TEXT PROVIDED:
HI All,
I have an interesting problem with the VM management routines in Red Hat Enterprise 2.4.21-37.0.1.ELhugemem and would greatly appreciate any insights.
The systems we are running here are on the above O/S, supporting Oracle 9.2.0.7 databases. We are using the Oracle Clustered File System (OCFS) version 1.14.
The problem is an interesting one. It stems from the behaviour of the Linix VM in that as much free RAM as possible is consumed by the pagecache. This results in the free heap becoming very small in relation to the available RAM. I understand that this is the normal behaviour of the Linux VM sub-system, but it has some serious negative side effects for the configuration we are running.
It would appear that OCFS (Oracle Clustered File System) does some internal checks during its operation based on the amount of Free Memory in the system. It also appears (from watching it in operation) that it is using the amount of Free Memory to determine how much RAM is actually available in the system.
Because the Free Heap (as is shown in either vmstat or /proc/meminfo) is so low, OCFS goes into a CPU spin before it can get the resource it requires.
This can have two very serious negative consequences :
1. The whole RAC cluster will slow up while the affected node is in a CPU spin or
2. The cluster manager will fail entirely and the RAC will go down.

COLLECTED MATERIAL:
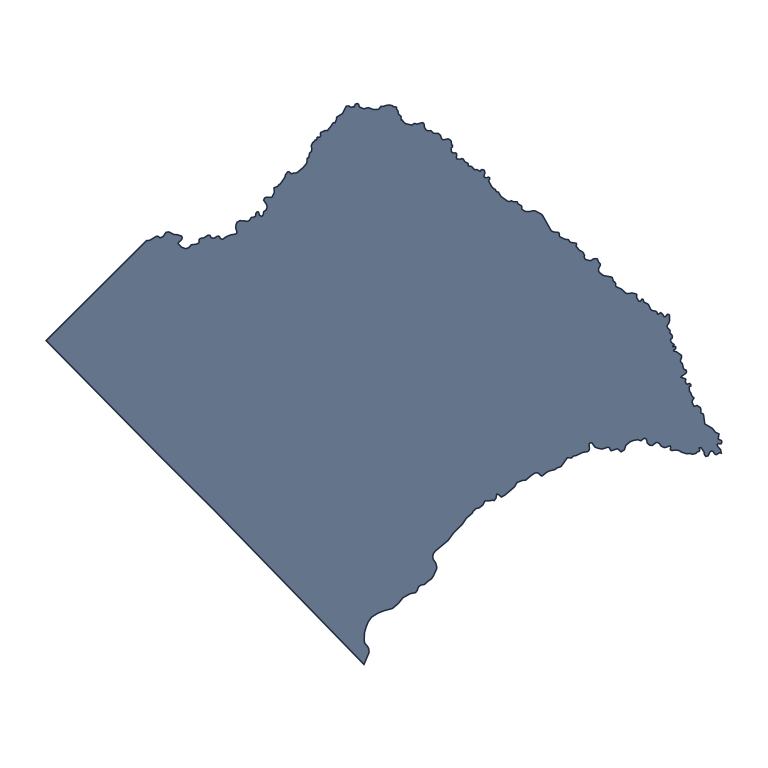 the district of Confluencia, Neuquén, Argentina
{"feature_id": "61730980B39164148007065", "entity_name": "Confluencia", "entity_type": "district", "adm_level": 2, "iso_a3": "ARG", "parent_name": "Argentina", "parent_adm1": "Neuquén", "projection": "mercator", "projection_center": [-68.398, -38.869], "detail": "fine", "context": "isolated", "style": "filled", "palette": "slate", "viewbox_px": 768, "rotation_deg": 0, "n_neighbors": 0, "source": "geoboundaries", "source_scale": "gbopen_adm2", "svg_char_len": 6131}
<svg xmlns="http://www.w3.org/2000/svg" viewBox="0 0 768 768"><path d="M612.3,277.6L611.0,276.9L603.7,275.6L600.6,273.5L598.6,271.4L598.6,268.6L600.2,265.5L600.4,264.1L598.6,262.1L597.4,258.9L596.3,258.6L593.5,258.8L591.4,260.3L589.9,260.7L585.2,259.3L584.1,256.8L584.6,255.7L583.5,253.1L582.5,251.9L579.1,250.0L576.1,246.1L576.6,244.1L576.1,243.2L570.8,242.4L569.8,241.8L568.4,239.6L565.1,239.3L560.3,237.0L559.4,236.3L559.3,233.5L558.5,232.4L553.9,232.0L551.3,230.9L542.7,215.6L541.6,214.3L535.5,211.0L533.4,210.7L529.0,211.6L525.2,211.4L522.2,209.5L521.8,208.7L521.9,207.2L521.5,205.9L517.8,203.6L517.2,201.8L512.9,201.6L511.4,200.7L509.3,201.6L507.5,201.1L501.0,196.5L498.4,192.1L496.8,191.8L495.7,190.6L495.4,189.5L493.8,188.7L491.6,186.6L488.6,180.8L489.8,178.9L489.6,177.7L488.5,177.1L486.3,177.8L484.6,177.3L483.9,176.3L485.0,172.8L484.3,170.3L483.4,169.7L481.3,169.6L480.7,170.9L480.1,171.3L477.0,169.6L474.4,169.6L471.6,166.5L468.4,165.9L468.1,163.4L464.7,161.7L463.3,159.0L461.7,158.5L460.7,159.2L457.0,159.0L456.3,157.7L456.7,155.6L456.5,153.4L455.2,152.8L453.1,153.0L451.5,151.8L451.1,148.1L452.4,147.0L452.6,145.4L451.7,144.7L451.2,141.1L449.6,139.5L448.0,138.8L443.8,139.8L442.3,139.4L441.6,138.6L440.5,135.4L438.4,133.4L433.5,133.3L430.9,130.6L428.4,130.8L426.3,130.3L424.5,127.4L424.1,124.1L423.3,123.0L422.3,122.6L416.6,124.2L415.6,123.6L414.1,123.5L412.0,125.1L405.4,123.6L403.2,121.6L402.4,120.1L401.1,119.8L401.1,116.5L398.4,113.8L398.1,111.3L396.6,109.0L396.5,107.3L395.9,106.9L393.5,106.8L392.7,105.8L389.9,105.0L386.9,105.2L383.4,106.4L381.0,106.3L378.8,109.1L378.1,109.4L373.5,109.5L368.3,107.6L363.7,108.8L359.8,107.1L359.1,106.3L358.7,104.4L357.5,103.5L355.4,104.1L353.9,107.1L353.0,106.8L350.7,107.4L348.9,105.9L346.2,106.2L342.5,113.5L336.6,117.2L336.5,119.3L335.0,122.8L333.7,122.6L332.7,123.4L330.8,126.4L327.3,130.6L325.0,130.5L320.7,132.5L320.3,134.0L320.7,135.5L320.0,137.0L319.1,137.4L318.0,137.0L317.0,137.5L316.9,139.5L315.0,140.1L314.6,141.2L312.7,142.6L311.2,145.7L311.8,148.5L311.4,151.5L309.6,153.0L308.7,157.4L307.1,158.4L307.0,161.9L306.4,163.6L303.1,167.6L297.3,172.4L295.9,173.0L293.8,173.0L291.5,173.9L289.1,171.8L287.6,171.9L285.3,175.0L285.3,176.2L283.8,178.9L280.1,184.1L279.1,184.5L277.6,186.4L274.0,187.8L274.3,192.6L271.8,197.4L266.3,197.2L264.6,198.0L263.6,200.2L266.5,204.4L267.2,207.4L265.9,210.1L263.7,211.7L263.1,214.9L261.9,216.4L259.6,215.4L258.5,212.0L257.1,211.8L255.9,213.3L255.5,216.3L253.2,217.3L251.3,217.4L249.6,220.1L248.6,220.9L246.5,221.4L244.0,220.7L242.3,221.0L240.1,220.5L237.0,222.3L236.0,224.7L235.7,227.9L236.9,231.8L236.7,233.0L235.8,234.0L230.9,234.8L226.2,236.7L222.6,239.4L220.5,238.6L219.4,236.6L218.4,236.0L216.6,236.6L214.9,237.8L212.8,238.3L210.9,237.3L210.0,235.4L208.1,235.1L203.6,238.0L201.8,238.0L199.8,238.8L199.1,239.6L198.9,242.9L196.3,244.2L191.4,244.7L188.7,247.7L185.5,248.7L181.4,247.1L178.3,243.8L178.1,242.9L181.2,240.1L182.0,238.9L182.2,237.3L181.5,236.1L177.5,234.7L174.0,234.5L168.9,231.9L166.0,232.3L163.4,236.2L161.2,237.5L159.8,237.7L158.1,236.3L156.3,236.3L150.3,240.0L147.9,240.6L146.6,240.5L46.1,340.6L160.3,456.6L214.4,510.4L364.0,664.5L369.1,652.4L368.8,648.9L367.7,646.6L364.8,643.3L364.2,640.1L364.5,632.7L366.2,626.9L368.2,621.9L371.6,617.1L377.8,613.2L384.1,610.7L392.4,608.5L398.2,603.6L403.0,597.7L410.1,593.7L415.5,592.7L417.3,590.4L418.1,587.7L419.0,586.4L420.9,585.1L424.4,584.5L428.1,581.1L431.3,579.0L433.4,576.0L436.7,568.8L436.8,567.0L435.7,562.9L433.6,560.0L432.9,558.1L432.7,556.9L433.4,553.6L435.4,551.0L448.1,540.4L453.7,532.7L462.3,524.3L466.3,518.3L472.3,513.1L473.2,511.2L476.3,508.4L479.0,508.0L482.7,505.2L485.0,500.9L489.7,500.8L492.6,500.2L494.1,500.6L496.0,498.2L496.6,494.4L496.9,494.1L498.7,494.7L501.4,497.1L504.9,495.1L514.5,486.9L517.0,482.6L522.4,480.4L525.7,480.2L530.8,475.8L534.9,473.0L537.7,472.8L541.5,476.0L542.4,475.8L546.2,472.6L548.9,471.1L554.9,469.6L557.1,467.8L560.1,467.0L561.3,466.2L567.4,457.7L571.4,458.0L573.7,455.9L575.8,455.7L582.8,452.4L587.5,451.7L588.6,450.9L589.2,450.0L589.5,448.4L589.0,444.1L590.3,442.8L592.0,443.0L594.9,447.1L598.0,448.3L602.1,449.1L607.9,447.2L609.7,448.0L610.1,449.6L611.1,450.8L617.1,448.8L618.3,449.3L621.1,451.9L624.4,449.8L625.9,445.3L629.9,441.9L633.3,440.5L637.8,439.7L640.8,440.8L644.4,438.2L646.3,439.1L647.3,443.1L649.6,445.2L652.2,445.5L656.1,442.6L657.3,442.4L659.4,443.5L661.0,446.0L663.9,447.5L665.5,447.5L670.0,445.8L670.7,446.9L670.3,449.7L671.7,450.6L675.7,450.1L678.9,450.5L681.4,452.1L686.8,453.8L690.4,453.5L692.1,454.3L695.8,453.5L696.9,452.2L699.4,451.2L699.8,449.3L699.0,448.1L700.4,447.6L701.3,447.9L703.2,450.7L704.3,452.7L704.1,453.5L704.6,454.9L705.9,456.5L708.2,455.8L709.8,452.1L711.5,450.9L713.2,451.6L714.7,454.0L715.5,454.5L716.2,454.7L719.6,452.7L721.3,453.2L720.6,449.6L718.0,446.8L717.1,444.8L717.9,443.6L721.0,443.9L721.9,442.2L721.5,440.6L718.2,439.0L719.0,433.9L715.5,432.3L712.4,428.4L704.8,423.9L703.6,414.9L703.2,414.0L700.9,412.9L700.9,409.2L700.3,407.6L697.0,405.4L694.3,406.3L693.8,406.0L692.2,402.6L692.3,400.7L694.0,398.0L691.7,395.7L690.9,393.1L689.5,391.2L689.2,387.0L689.5,386.4L690.8,386.2L690.8,384.5L689.4,383.4L687.5,384.2L686.4,383.8L685.3,381.8L685.8,379.5L685.6,378.9L681.0,377.2L681.4,376.4L685.8,373.3L686.5,372.2L686.5,371.1L685.8,369.8L684.7,369.7L683.5,368.5L682.3,363.5L680.6,362.0L680.5,360.0L681.5,358.0L681.5,355.4L676.4,351.7L673.7,351.1L673.8,350.1L675.7,348.6L675.8,346.9L674.9,346.3L673.3,346.8L672.7,346.5L672.9,345.8L673.8,345.4L674.1,344.5L671.4,342.5L670.6,340.8L670.6,339.4L672.2,338.1L672.4,336.2L671.5,334.3L670.0,333.4L670.1,330.5L667.7,328.0L667.0,326.3L667.3,325.2L668.8,323.2L669.6,320.7L669.5,315.1L668.6,314.4L667.3,314.3L666.0,316.1L664.7,316.8L663.9,316.5L662.5,314.1L660.7,312.6L658.3,314.2L657.5,314.1L657.0,312.3L655.7,311.1L652.8,310.7L650.8,309.6L648.5,304.7L647.5,303.8L643.9,302.1L643.2,299.5L642.7,299.1L641.8,299.2L640.6,301.1L638.8,301.1L636.6,297.6L636.8,294.6L635.9,293.8L631.8,292.9L629.3,293.5L626.1,293.4L621.3,289.0L616.4,286.8L615.6,285.9L615.7,283.5L614.7,282.0L613.4,281.2L612.3,277.6Z" fill="#64748b" stroke="#1e293b" stroke-width="1.5"/></svg>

EXERCISE INSTRUCTIONS:
[a] In the forum post, which version of the Oracle Clustered File System is in use?
[b] Reproduce the forum post's wording between "Because the Free" and "will go down.", inclusive.

ANSWERS TO THE PROBLEMS:
[a] Version 1.14.

[b]
Because the Free Heap (as is shown in either vmstat or /proc/meminfo) is so low, OCFS goes into a CPU spin before it can get the resource it requires.
This can have two very serious negative consequences :
1. The whole RAC cluster will slow up while the affected node is in a CPU spin or
2. The cluster manager will fail entirely and the RAC will go down.